Aim of the task >>
Reproduce every line of each row below without any changes, leaving out the pictures.

[Dataset records]

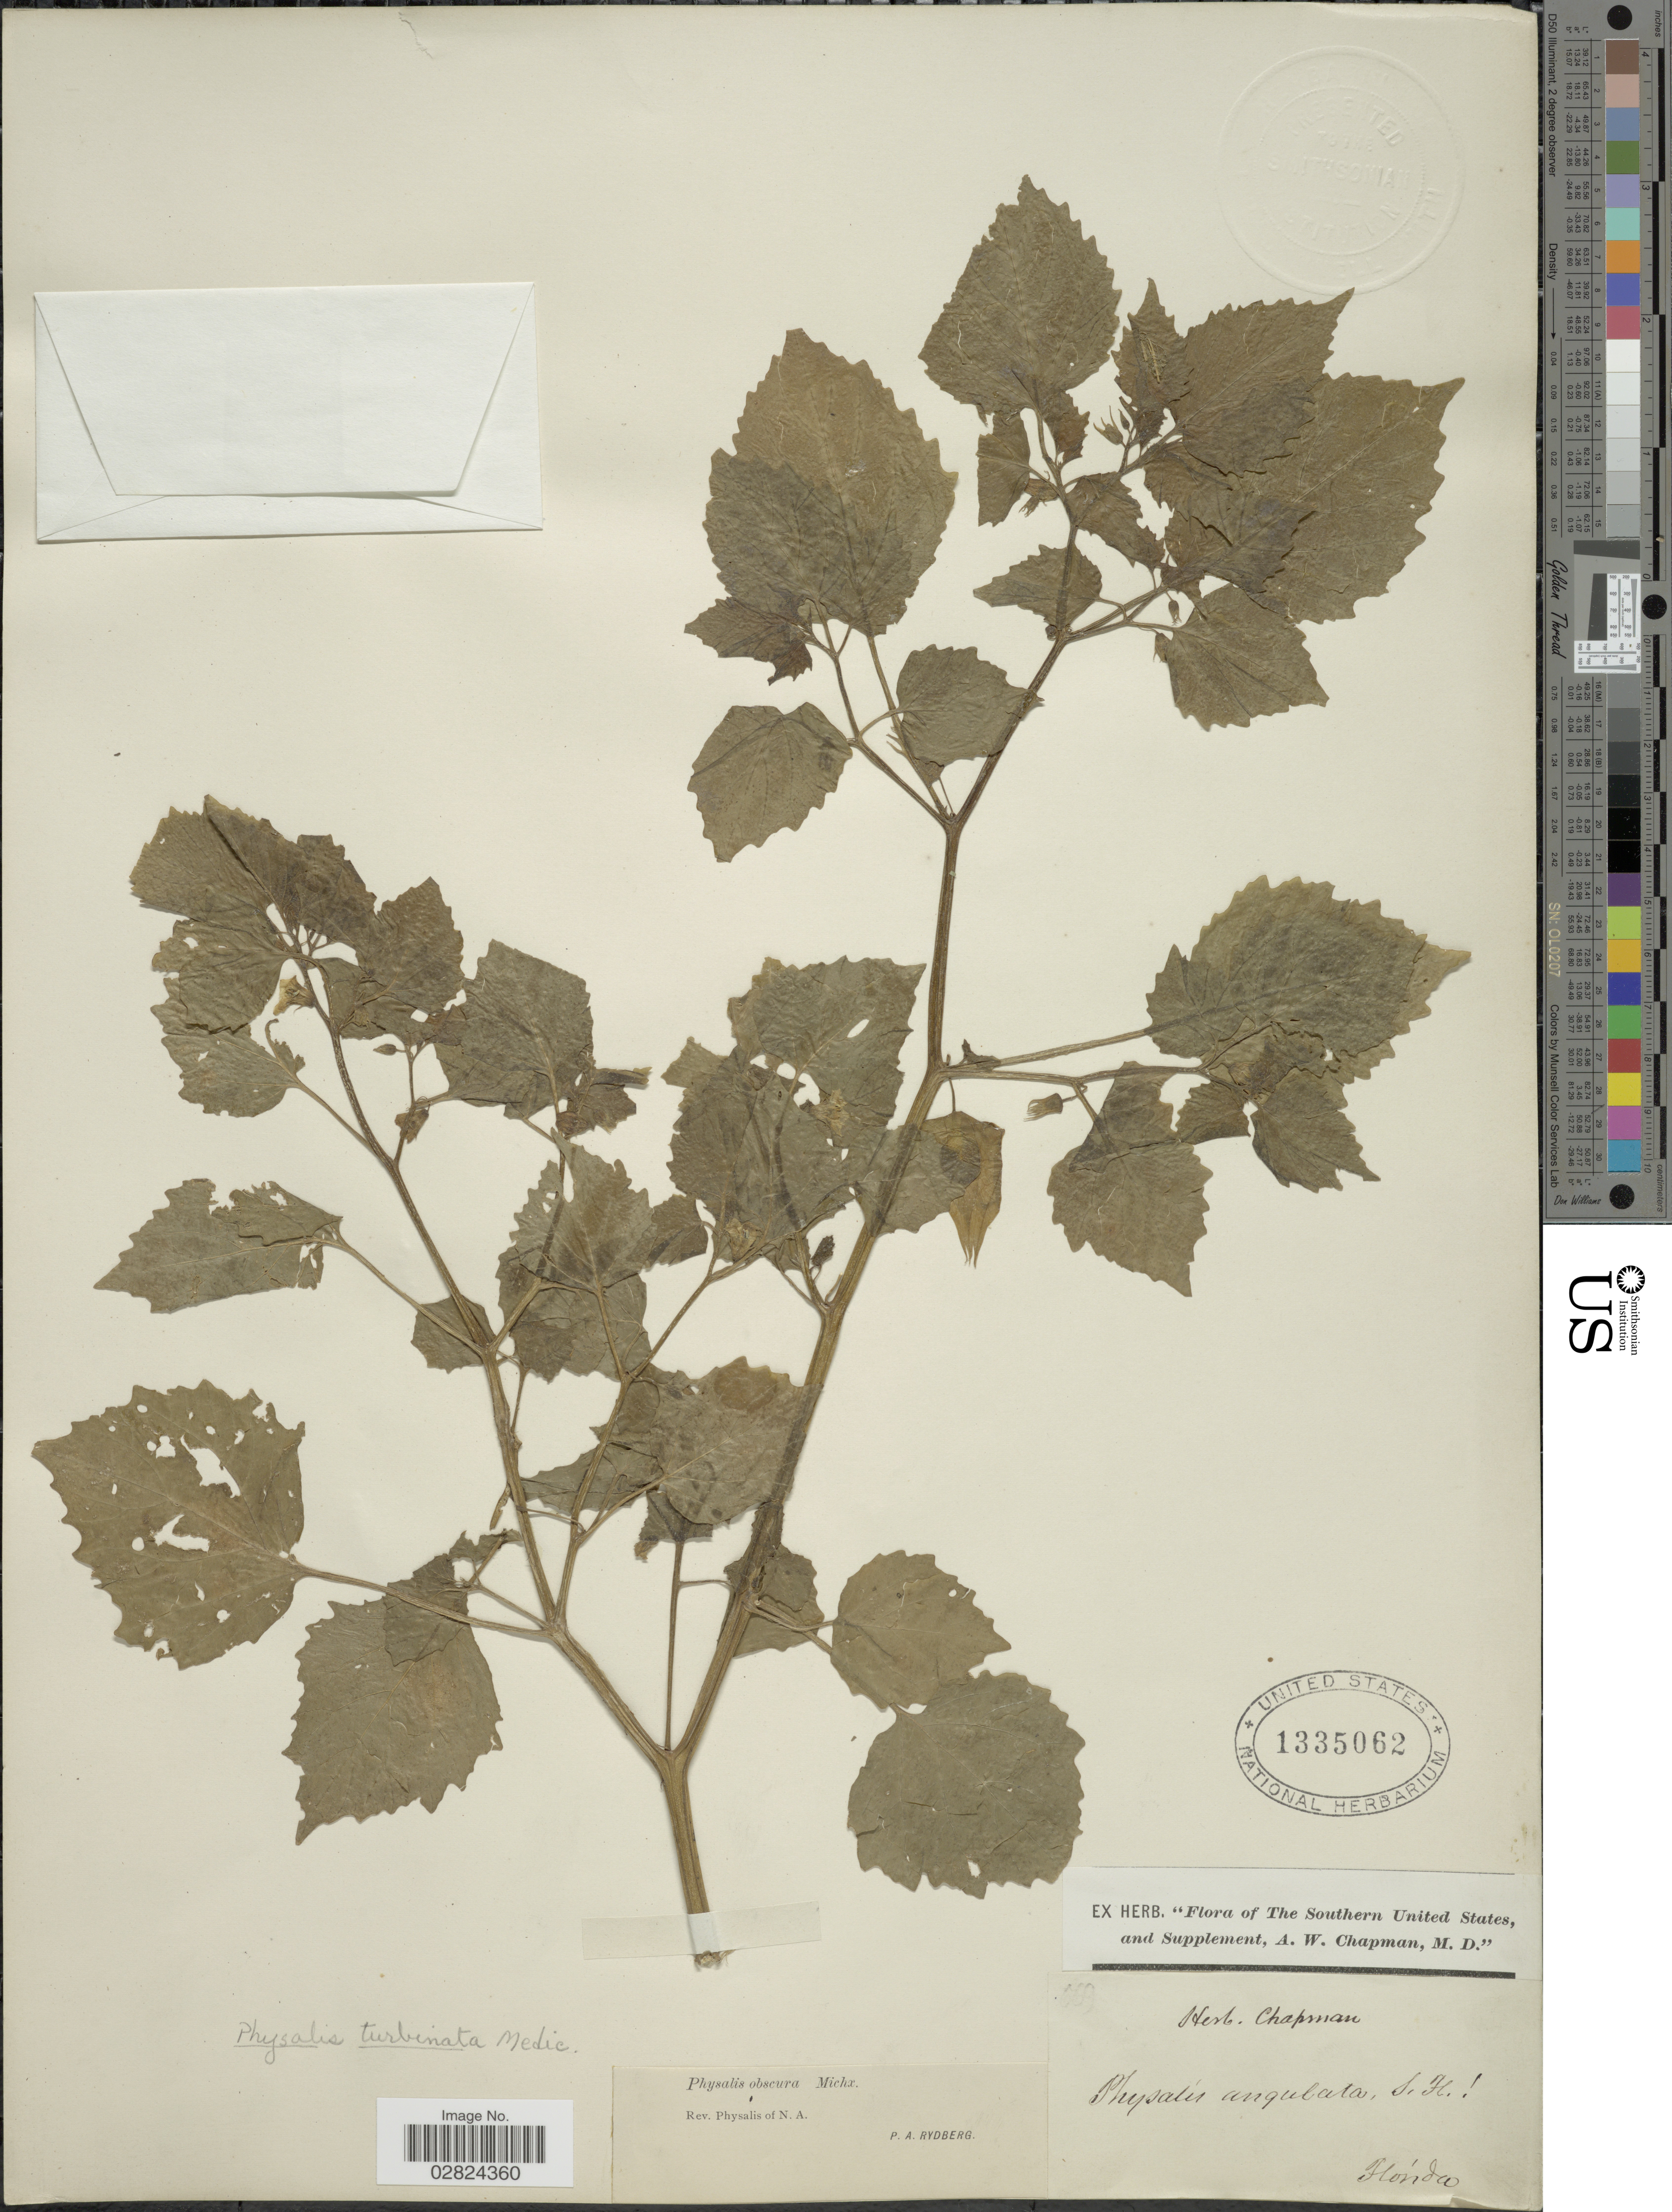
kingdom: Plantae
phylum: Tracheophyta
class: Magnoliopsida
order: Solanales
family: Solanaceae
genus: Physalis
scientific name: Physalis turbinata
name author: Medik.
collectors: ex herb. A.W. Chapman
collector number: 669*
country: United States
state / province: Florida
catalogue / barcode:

Result of the task >>
kingdom: Plantae
phylum: Tracheophyta
class: Magnoliopsida
order: Solanales
family: Solanaceae
genus: Physalis
scientific name: Physalis turbinata
name author: Medik.
collectors: ex herb. A.W. Chapman
collector number: 669*
country: United States
state / province: Florida
catalogue / barcode:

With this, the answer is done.